Between 8 and 12 major lacrimal ducts empty into the superior cul-de-sac approximately 5 mm above the lateral tarsal border after passing posterior to the levator aponeurosis, and through the Müller muscle and conjunctiva. Because the lacrimal excretory ducts pass through the palpebral portion of the gland, removal of the palpebral lobe may reduce secretion from the entire gland. Therefore, biopsy of the lacrimal gland is preferentially performed on the orbital lobe.
Figure 14-1 Nonmotor pathways of cranial nerve (CN) VII, including the efferent pathway to the lacrimal gland.
(Illustration by Christine Gralapp.)
Ocular surface irritation activates tear production from the lacrimal gland. The ophthalmic branch of the trigeminal nerve, cranial nerve (CN) V, provides the sensory (afferent) pathway in this reflex tear arc. The efferent pathway is more complicated. Parasympathetic fibers, originating in the superior salivatory nucleus of the pons, exit the brainstem with the facial nerve, CN VII (Fig 14-1). Lacrimal fibers leave CN VII as the greater superficial petrosal nerve and pass into the sphenopalatine ganglion. From there, they are believed to enter the lacrimal gland via the superior branch of the zygomatic nerve, through an anastomosis between the zygomaticotemporal nerve and the lacrimal nerve. It is unclear whether this anastomosis is uniformly present. The role of the sympathetic nervous system in lacrimation is not well understood.
The accessory glands of Krause and Wolfring are exocrine glands located deep within the superior fornix and just above the superior border of the tarsus, respectively. Aqueous lacrimal secretion has traditionally been divided into basal secretion and reflex secretion. Previously, it was thought that the accessory glands predominate in basal tear secretion, and that the lacrimal gland predominates in reflex tearing. It is now believed that all lacrimal glands respond as a unit.

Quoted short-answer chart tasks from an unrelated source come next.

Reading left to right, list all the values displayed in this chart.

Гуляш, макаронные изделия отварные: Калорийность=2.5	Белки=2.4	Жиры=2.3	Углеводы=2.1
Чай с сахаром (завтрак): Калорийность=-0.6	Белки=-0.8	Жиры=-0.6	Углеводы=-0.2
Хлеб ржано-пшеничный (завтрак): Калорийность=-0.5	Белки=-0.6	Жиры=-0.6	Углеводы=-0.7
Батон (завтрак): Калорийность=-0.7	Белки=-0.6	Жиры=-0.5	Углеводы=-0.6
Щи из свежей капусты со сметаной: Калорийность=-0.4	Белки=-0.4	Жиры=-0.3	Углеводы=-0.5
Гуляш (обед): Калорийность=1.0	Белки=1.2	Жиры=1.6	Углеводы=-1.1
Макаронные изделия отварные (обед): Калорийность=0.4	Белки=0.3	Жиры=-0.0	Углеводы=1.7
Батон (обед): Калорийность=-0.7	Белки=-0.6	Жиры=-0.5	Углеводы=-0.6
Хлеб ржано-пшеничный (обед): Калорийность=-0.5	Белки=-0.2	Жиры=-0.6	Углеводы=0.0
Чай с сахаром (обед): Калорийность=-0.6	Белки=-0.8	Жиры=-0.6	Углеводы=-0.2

The tear film is an extremely complex composition of mucin, aqueous, and oily layers of variable osmolality with components including lysozyme, lactoferrin, immunoglobulins, and prostaglandins (see BCSC Section 2, Fundamentals and Principles of Ophthalmology, for a more detailed discussion of the tear film).
Saleh GM, Hussain B, Woodruff SA, Sharma A, Litwin AS. Tear film osmolarity in epiphora. Ophthalmic Plast Reconstr Surg. 2012;28(5):338–340.